Возвращаться в пустой Дом не хотелось. Эмиль, по старой памяти, перебирался жить к бабушке, если родители разъезжались по своим делам. Можно, конечно, заехать к свекрови, забрать его и отправиться в Норртелье вместе: с сыном Петера Мари поладила с того самого момента, как их представили друг другу. Даже нелёгкий тинэйджерский возраст проскочили без проблем. В прошлом году, вручая мачехе подарок на день рождения, Эмиль сказал, что считает Мари своим самым лучшим другом и она невольно прослезилась. Для неё Эмиль порой оказывался больше, чем другом, так как помогал гасить их с Петером стычки до того, как они успевали разгореться в серьёзный костёр.

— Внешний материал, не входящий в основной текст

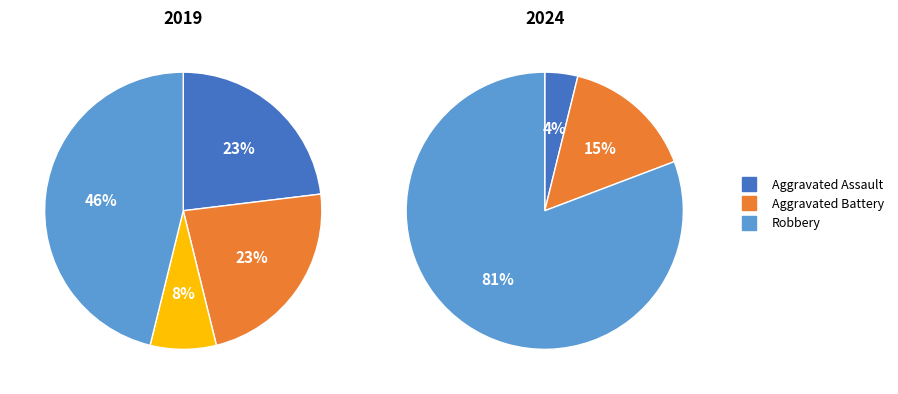

What portion of the pie excludes Homicide?

92.3%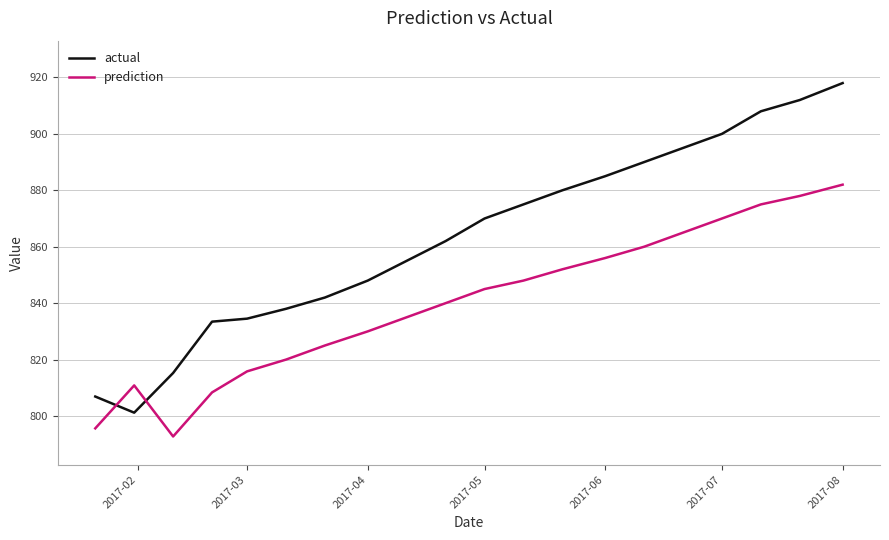

Rank the series by their maximum value, from highest to lowest.

actual, prediction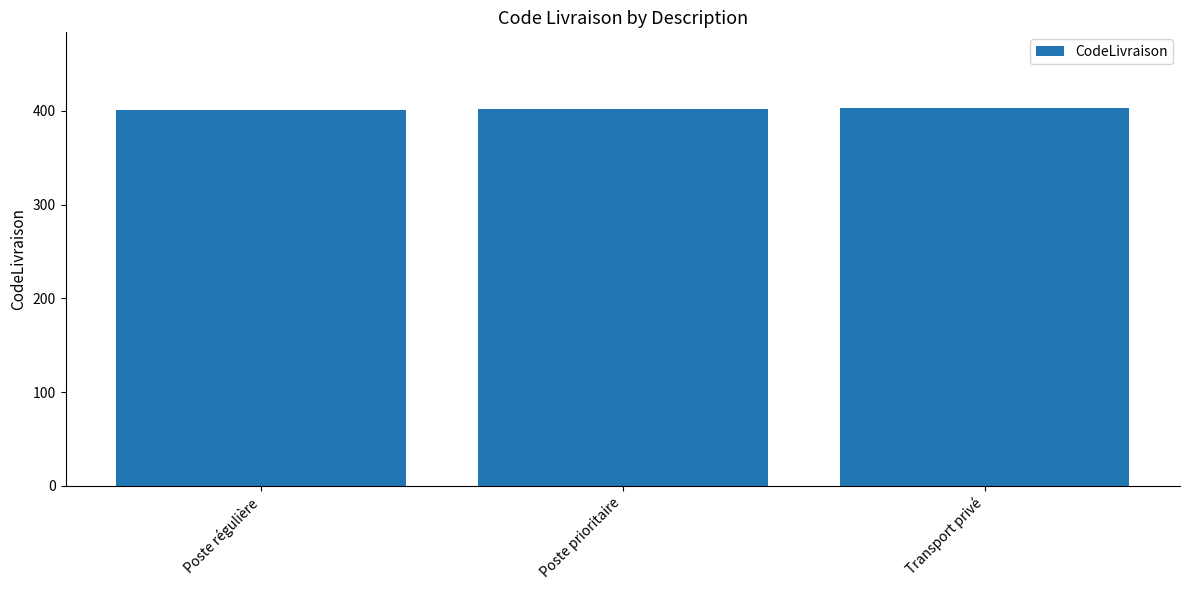

What is the difference between the maximum and second lowest values?

1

Сразу после её переезда в Швецию, они с Петером старались как можно больше времени проводить вместе. Но в последнее время Мари даже облегчение какое-то испытывала, если муж не предлагал ей отправиться вместе с группой в турне. У них по-прежнему находились темы для разговоров и, возвращаясь домой, Петер первые пару дней не выпускал её из спальни, раскаляя простыни из высококачественного египетского хлопка любовными играми. Но в ежедневной суете уже не столь остро ощущали они отсутствие друг друга рядом. Мари перестала болезненно реагировать на провокационные фотографии в прессе, соцсетях или личной почте, и Петер даже обижался порой на это. Подозревал, что её чувства к нему совсем остыли. Приходилось парировать тем, что хотелось бы подольше сохранить оставшиеся не истрёпанными волокна нервной системы. Но если Мари бывала в настроении, она открывала злополучные фотографии и сопровождала каждую из них столь забористыми комментариями, что Наттгрен, нахохотавшись до слёз, просил пощады.